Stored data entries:
------------------------------------------------------------------------

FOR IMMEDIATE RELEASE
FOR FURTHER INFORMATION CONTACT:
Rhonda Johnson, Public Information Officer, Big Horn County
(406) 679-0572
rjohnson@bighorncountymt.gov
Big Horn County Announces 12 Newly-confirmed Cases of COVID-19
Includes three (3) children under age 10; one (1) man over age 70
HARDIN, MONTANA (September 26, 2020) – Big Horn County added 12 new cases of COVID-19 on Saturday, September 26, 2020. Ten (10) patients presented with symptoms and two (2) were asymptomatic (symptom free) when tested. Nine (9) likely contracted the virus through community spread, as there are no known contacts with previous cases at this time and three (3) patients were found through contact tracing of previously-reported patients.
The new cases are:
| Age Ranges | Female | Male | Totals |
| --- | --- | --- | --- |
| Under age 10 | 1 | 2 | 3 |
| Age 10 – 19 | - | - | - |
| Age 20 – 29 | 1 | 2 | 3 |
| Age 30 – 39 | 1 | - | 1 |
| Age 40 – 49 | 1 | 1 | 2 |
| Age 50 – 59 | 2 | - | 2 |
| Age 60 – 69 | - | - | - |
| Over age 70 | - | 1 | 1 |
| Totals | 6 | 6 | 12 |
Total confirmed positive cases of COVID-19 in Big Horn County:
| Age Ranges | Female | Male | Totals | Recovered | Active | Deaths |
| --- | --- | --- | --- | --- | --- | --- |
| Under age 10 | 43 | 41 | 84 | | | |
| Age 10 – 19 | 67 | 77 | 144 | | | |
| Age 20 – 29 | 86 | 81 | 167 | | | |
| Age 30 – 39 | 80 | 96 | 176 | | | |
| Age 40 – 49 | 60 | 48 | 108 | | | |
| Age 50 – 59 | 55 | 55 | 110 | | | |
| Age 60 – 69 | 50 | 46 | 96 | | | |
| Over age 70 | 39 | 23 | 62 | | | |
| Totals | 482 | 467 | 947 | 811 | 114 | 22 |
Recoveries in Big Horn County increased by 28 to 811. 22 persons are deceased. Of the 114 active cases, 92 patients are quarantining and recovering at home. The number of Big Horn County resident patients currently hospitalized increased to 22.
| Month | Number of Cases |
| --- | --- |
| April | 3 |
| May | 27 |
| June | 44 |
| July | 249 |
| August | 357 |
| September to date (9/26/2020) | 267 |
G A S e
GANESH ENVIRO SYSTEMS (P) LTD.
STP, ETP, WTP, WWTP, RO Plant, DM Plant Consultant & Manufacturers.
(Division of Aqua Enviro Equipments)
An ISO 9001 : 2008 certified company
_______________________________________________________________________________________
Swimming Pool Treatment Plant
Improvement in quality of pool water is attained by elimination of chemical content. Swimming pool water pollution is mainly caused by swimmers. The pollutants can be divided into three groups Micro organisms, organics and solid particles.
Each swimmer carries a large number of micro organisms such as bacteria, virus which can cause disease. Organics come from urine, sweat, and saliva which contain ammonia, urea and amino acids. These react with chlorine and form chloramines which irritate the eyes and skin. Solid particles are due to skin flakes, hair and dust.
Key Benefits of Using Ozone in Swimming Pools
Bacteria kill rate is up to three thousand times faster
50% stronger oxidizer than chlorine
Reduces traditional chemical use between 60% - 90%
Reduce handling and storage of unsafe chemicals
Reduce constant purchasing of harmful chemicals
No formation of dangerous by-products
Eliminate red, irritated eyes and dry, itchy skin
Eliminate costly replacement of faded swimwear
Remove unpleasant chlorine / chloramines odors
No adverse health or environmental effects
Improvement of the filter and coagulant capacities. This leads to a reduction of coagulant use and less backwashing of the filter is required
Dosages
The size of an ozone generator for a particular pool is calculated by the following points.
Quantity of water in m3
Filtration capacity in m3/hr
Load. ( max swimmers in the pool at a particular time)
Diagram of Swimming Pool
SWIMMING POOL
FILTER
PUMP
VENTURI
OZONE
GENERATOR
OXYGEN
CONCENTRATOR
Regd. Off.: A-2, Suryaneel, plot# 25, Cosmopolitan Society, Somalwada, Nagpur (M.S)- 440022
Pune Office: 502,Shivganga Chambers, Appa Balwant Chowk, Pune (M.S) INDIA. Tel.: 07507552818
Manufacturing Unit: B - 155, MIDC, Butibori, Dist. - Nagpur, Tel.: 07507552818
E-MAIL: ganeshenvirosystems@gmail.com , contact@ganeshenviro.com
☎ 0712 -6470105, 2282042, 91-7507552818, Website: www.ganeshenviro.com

------------------------------------------------------------------------

▶ TASK ITEM: When you reach the line containing "811 | 114 | 22 |" in the data above, start copying exactly, and stop after the line containing "STP, ETP, WTP, WWTP, RO".

▶ EXERCISE OUTPUT:
| Totals | 482 | 467 | 947 | 811 | 114 | 22 |
Recoveries in Big Horn County increased by 28 to 811. 22 persons are deceased. Of the 114 active cases, 92 patients are quarantining and recovering at home. The number of Big Horn County resident patients currently hospitalized increased to 22.
| Month | Number of Cases |
| --- | --- |
| April | 3 |
| May | 27 |
| June | 44 |
| July | 249 |
| August | 357 |
| September to date (9/26/2020) | 267 |
G A S e
GANESH ENVIRO SYSTEMS (P) LTD.
STP, ETP, WTP, WWTP, RO Plant, DM Plant Consultant & Manufacturers.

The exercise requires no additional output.